Chocolate fans in UAE and Saudi Arabia feel the pinch as cocoa crisis deepens

A global cocoa shortage is reshaping the chocolate landscape—and consumers across the UAE and Saudi Arabia are already paying the price.

Shoppers may have noticed chocolate bars shrinking, prices creeping up, or flavors subtly changing. Behind these shifts lies a deepening cocoa crisis, driven by extreme weather, crop diseases, and illegal mining in top-producing countries Ivory Coast and Ghana. Together, they supply nearly 70% of the world’s cocoa, but yields have plunged. Ghana alone is expected to produce just 500,000 metric tons in the 2025/26 season—almost half its previous output.

With supply drying up, prices have surged. Cocoa futures soared past $10,000 per ton in January and continue to hover around $9,400, more than twice the average from two years ago. Cocoa butter and powder prices have also shattered records, pushing up production costs globally.

Europe, the world’s largest chocolate market, saw cocoa processing drop 3.7% in early 2025—the lowest for the period since 2017. Similar slowdowns have hit North America and Asia.

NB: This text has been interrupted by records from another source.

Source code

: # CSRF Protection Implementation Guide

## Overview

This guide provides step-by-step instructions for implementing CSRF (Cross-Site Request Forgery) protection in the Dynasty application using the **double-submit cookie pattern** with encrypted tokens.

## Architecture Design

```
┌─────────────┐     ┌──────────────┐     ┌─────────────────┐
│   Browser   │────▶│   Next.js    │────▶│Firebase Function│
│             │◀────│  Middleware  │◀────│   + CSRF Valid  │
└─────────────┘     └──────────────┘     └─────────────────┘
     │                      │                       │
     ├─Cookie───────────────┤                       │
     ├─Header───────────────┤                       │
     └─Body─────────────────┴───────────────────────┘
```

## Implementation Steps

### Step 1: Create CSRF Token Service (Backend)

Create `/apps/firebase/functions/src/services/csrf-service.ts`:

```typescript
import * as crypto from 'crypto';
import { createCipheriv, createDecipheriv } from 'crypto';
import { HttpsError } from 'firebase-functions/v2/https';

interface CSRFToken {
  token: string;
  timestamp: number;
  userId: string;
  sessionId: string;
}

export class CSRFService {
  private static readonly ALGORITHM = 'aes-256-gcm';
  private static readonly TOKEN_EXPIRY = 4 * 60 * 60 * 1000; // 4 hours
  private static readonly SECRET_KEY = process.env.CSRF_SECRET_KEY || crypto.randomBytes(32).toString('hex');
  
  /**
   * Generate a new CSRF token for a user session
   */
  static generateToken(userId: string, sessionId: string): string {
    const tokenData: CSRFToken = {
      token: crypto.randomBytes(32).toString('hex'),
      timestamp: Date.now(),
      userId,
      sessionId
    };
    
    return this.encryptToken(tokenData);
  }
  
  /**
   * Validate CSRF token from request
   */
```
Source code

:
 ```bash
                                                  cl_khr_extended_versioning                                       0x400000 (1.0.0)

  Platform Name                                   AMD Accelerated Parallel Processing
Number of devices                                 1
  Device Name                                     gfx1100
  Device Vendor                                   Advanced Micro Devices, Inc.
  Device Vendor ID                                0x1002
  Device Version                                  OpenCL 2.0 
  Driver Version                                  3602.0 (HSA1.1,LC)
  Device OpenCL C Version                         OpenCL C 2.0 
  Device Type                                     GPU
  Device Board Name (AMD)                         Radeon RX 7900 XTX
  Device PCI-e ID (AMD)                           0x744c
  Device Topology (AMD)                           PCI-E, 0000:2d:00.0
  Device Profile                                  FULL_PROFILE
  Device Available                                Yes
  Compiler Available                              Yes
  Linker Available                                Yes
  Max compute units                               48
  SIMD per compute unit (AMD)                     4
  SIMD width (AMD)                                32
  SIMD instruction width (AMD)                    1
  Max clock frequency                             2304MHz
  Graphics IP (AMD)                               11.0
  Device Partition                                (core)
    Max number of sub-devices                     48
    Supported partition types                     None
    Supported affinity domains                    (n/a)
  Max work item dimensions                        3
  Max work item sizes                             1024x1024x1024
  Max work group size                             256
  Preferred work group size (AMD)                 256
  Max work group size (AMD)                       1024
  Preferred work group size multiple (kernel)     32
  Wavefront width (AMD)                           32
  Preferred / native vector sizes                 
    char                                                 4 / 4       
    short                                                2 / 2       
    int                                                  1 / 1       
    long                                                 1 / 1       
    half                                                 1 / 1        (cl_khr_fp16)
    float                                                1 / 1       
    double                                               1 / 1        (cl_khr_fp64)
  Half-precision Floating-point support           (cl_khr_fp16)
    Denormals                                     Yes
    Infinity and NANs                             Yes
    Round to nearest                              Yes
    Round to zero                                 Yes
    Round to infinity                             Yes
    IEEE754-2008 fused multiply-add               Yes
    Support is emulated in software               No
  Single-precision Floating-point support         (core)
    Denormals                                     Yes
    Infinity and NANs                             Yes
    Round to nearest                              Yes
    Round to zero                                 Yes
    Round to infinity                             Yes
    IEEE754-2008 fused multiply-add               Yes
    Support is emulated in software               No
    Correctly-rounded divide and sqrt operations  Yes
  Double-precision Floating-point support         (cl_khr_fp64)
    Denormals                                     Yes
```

Global chocolate giants are adapting with quiet but telling changes. According to the Wall Street Journal, manufacturers like Hershey, Mars, and Mondelez have begun shrinking bar sizes, swapping in cheaper ingredients like wafers and nuts, and shifting toward non-chocolate snacks. In some cases, prices have surged while portion sizes have dropped—like the Twix Easter Egg in the UK, which slimmed down from 316g to 258g but rose 47% in price this April.

In the UAE and Saudi Arabia, where imported chocolates dominate the market, residents are feeling the impact. Retail shelves are seeing fewer value packs, and even store-brand options are showing signs of “shrinkflation.”

“Even supermarket-brand chocolate isn’t immune,” a Dubai-based food importer told The Global Filipino Magazine. “We’re seeing smaller quantities in the same packaging, and cocoa-based desserts cost more to produce now.”

Online buyers are also affected, with platforms like Amazon UAE and Noon listing higher prices for cocoa products and flagging some items as “limited stock.”

With cocoa trees taking years to mature and climate conditions still volatile, experts warn the crisis could drag on beyond 2026. As one cocoa analyst told Bloomberg, “It’s not just a supply chain issue—it’s a structural one.”